U.S. falls to No. 15 on income scale

An OECD study downgrades per-capita American income. But there are other factors to consider.

"Comparisons are odious," that is, hateful, according to a popular phrase about seven centuries old. Comparison, however, is one of the tasks assigned to the Organization for Economic Cooperation and Development in Paris, an international body of 30 of the richest countries. It tries to compare its members' economic and social data, a difficult, perhaps even odious, job.

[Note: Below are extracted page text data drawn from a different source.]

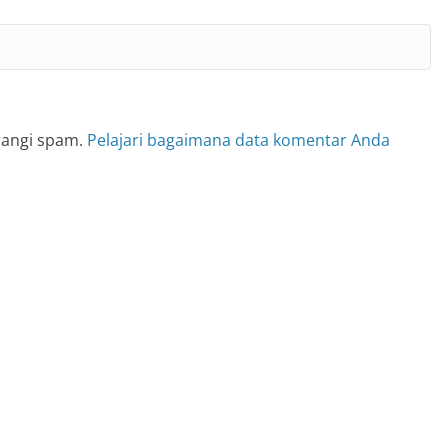
rangi spam.
Pelajari bagaimana data komentar Anda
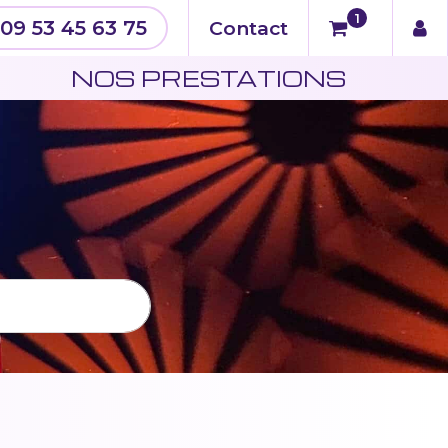
1
09 53 45 63 75
Contact
N
NOS PRESTATIONS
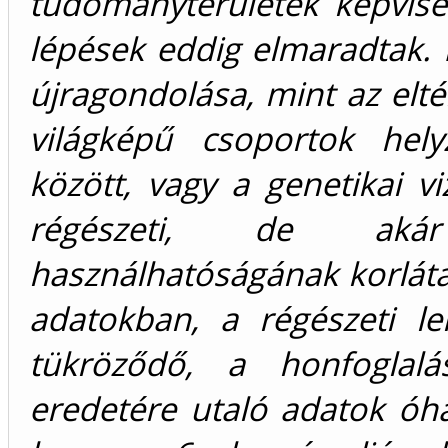
tudományterületek képvise
lépések eddig elmaradtak.
újragondolása, mint az elté
világképű csoportok hely
között, vagy a genetikai vi
régészeti, de akár 
használhatóságának korláta
adatokban, a régészeti l
tükröződő, a honfoglalá
eredetére utaló adatok óhat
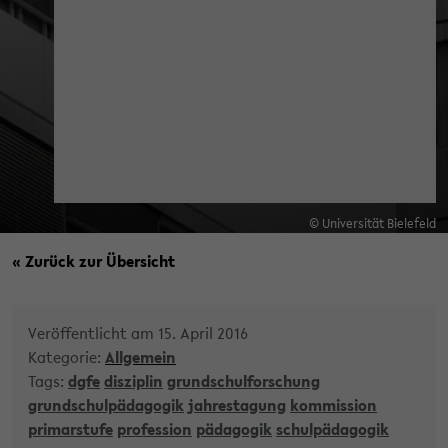
© Universität Bielefeld
« Zurück zur Übersicht
Veröffentlicht am 15. April 2016
Kategorie:
Allgemein
Tags:
dgfe
disziplin
grundschulforschung
grundschulpädagogik
jahrestagung
kommission
primarstufe
profession
pädagogik
schulpädagogik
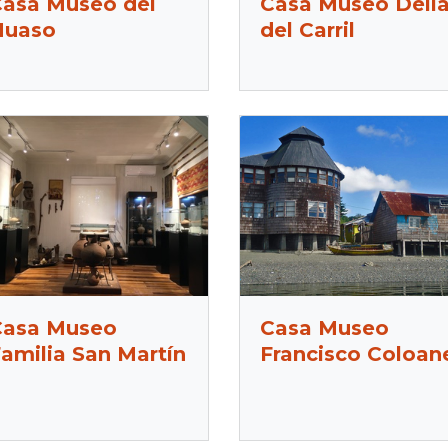
asa Museo del
Casa Museo Deli
Huaso
del Carril
Casa Museo
Casa Museo
amilia San Martín
Francisco Coloan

Sometime back it broadened statistically (for comparison purposes) the definition of the average workers in its member nations while trying to examine relative tax burdens. The result was "monumental," reckons Jacob Kirkegaard, an economist at the Peterson Institute for International Economics. The OECD ranked the after-tax income of the average worker in the United States as 15th among its member nations. The richest middle class, if measured in terms of the purchasing power of their income, was Britain.

That ranking would surprise most Americans, who likely consider their nation the most prosperous in the world.

In one fell swoop, OECD statisticians lowered the estimated income of the average American worker by more than 10 percent and raised average incomes of other rich nations by as much as 30 percent, notes Mr. Kirkegaard.

It may well be that the comparative US standard of living is slipping. The price of oil has risen more dramatically in the United States than in other nations because of the dollar's large devaluation.

The reason for the drop is also statistical. In the past, the OECD had been using a proxy for the middle class based on the "average production worker." This concept focused on full-time workers in the relatively declining manufacturing sector, which tends to be unionized in the US and better paid on average. The OECD's new measure is based on the "average worker," which captures all sorts of private-sector jobs including mining, utilities, construction, retail, hotel/restaurants, financial services, real estate, and other areas.

So this new system ought to provide a fairer comparison.

But 15th place?

Not likely, figures David Grubb, an OECD economist in Paris. He points out that the US and Canada included in the statistics that it sent to Paris the wages of nonsupervisory workers, and not those of higher paid supervisory workers and salaried professionals. When that statistical difference is corrected, the rank of the American middle class would move up from 15th. How far is uncertain.

In the newest OECD Economic Outlook, the average annual wage in the total economy of the US was $45,563 for 2005. That's exceeded only by Luxembourg, a wealthy banking duchy, with $50,634. Britain, Ireland, and Australia, are not far behind the US with incomes above $40,000.

The problem is that this is a measure of total wages, not just the middle class, and it includes the richest Americans whose incomes have risen enormously in recent years. Outside of Hungary, the US has the most extreme income inequality in the OECD.

Kirkegaard figures middle- and lower-income Americans are being squeezed by the flood of money going to the superwealthy. Democrats in Congress have the same view, and their tax proposals would shift the tax burden up the income ladder.

After the early 1990s, the incomes of "very well-off Americans increased much faster than those of both the middle class and the poor," figures Gary Burtless, an expert at the Brookings Institution in Washington. For example, top corporate officers got pay increases of 9.5 percent a year in the 1990s, on top of high levels to start with.

This doesn't mean that Middle America incomes have been entirely flat. An analysis by Terry Fitzgerald, an economist at the Federal Reserve Bank of Minneapolis, concludes that a "broad swath of Middle America experienced notable hourly wage gains" since 1975. In other words, children can still assume they have a better living standard, on average, than their parents did. [Editor's note: The original version misidentified the Federal Reserve Bank of Minneapolis economist.]

To reach that conclusion, Mr. Fitzger­ald had to disentangle a "confusing web of data." Two data series on individual hourly wage rates showed little, or even negative, growth over the past 30 years. But labor income for the entire national economy was shown to have grown 39 percent in that time span.

To square this apparent contradiction, Fitzgerald applied to the two wage series a broader price index (personal consumption expenditures), which covers the basket of final goods and services that people consume each year. The new result: Average hourly earnings rose 10 percent, rather than declining 4 percent, from 1975 to 2005. Median hourly wages also rose 20 percent rather than 12 percent. Then he factored fringe benefits into the wage calculation, since they have become increasingly expensive and "contribute to workers' well-being."

That combination accounted for 28 percent of the 39 percent growth of total labor income. "This does not contradict the claim that wage inequality increased over this period – it did," writes Fitzgerald in a bank publication. In other words, the rich are still getting proportionately richer.